◆ The task
Copy each line from the data that has the word "Ihnen" in it.

*** Task input

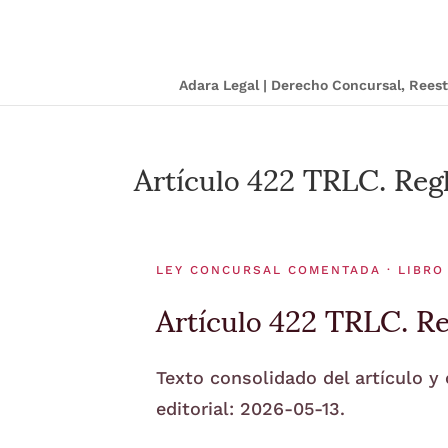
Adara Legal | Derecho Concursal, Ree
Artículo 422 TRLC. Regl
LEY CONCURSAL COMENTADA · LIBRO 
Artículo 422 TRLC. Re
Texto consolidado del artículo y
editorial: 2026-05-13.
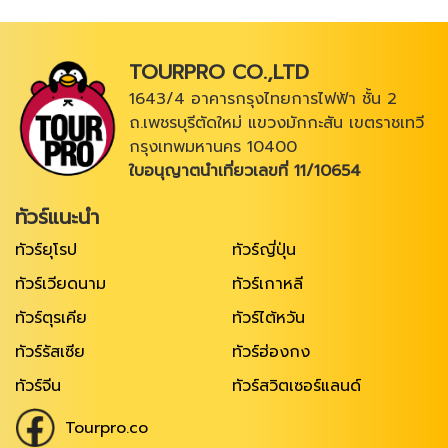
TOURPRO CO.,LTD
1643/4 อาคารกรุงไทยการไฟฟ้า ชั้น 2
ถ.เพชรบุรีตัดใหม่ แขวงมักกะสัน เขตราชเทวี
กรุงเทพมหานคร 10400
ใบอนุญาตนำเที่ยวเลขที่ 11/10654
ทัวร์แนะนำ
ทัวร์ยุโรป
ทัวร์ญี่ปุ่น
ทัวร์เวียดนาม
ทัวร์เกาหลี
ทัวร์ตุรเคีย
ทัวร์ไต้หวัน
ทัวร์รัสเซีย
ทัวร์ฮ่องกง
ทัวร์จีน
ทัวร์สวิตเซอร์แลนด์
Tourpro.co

******
*** Task input

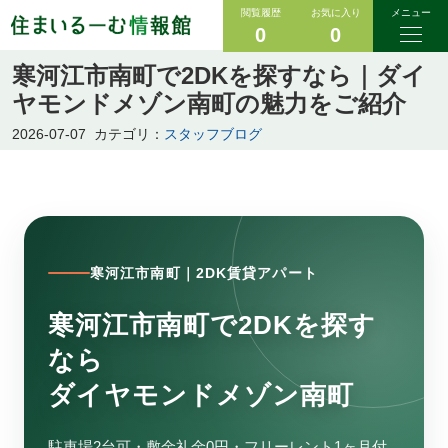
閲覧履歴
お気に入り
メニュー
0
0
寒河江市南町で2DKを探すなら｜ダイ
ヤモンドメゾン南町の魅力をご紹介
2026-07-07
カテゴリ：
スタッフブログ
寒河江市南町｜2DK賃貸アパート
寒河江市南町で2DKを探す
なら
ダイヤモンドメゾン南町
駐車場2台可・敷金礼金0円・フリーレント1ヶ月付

******
*** Task input

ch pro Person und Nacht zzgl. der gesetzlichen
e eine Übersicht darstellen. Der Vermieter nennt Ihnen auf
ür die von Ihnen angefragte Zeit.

******

◆ Reply
e eine Übersicht darstellen. Der Vermieter nennt Ihnen auf
ür die von Ihnen angefragte Zeit.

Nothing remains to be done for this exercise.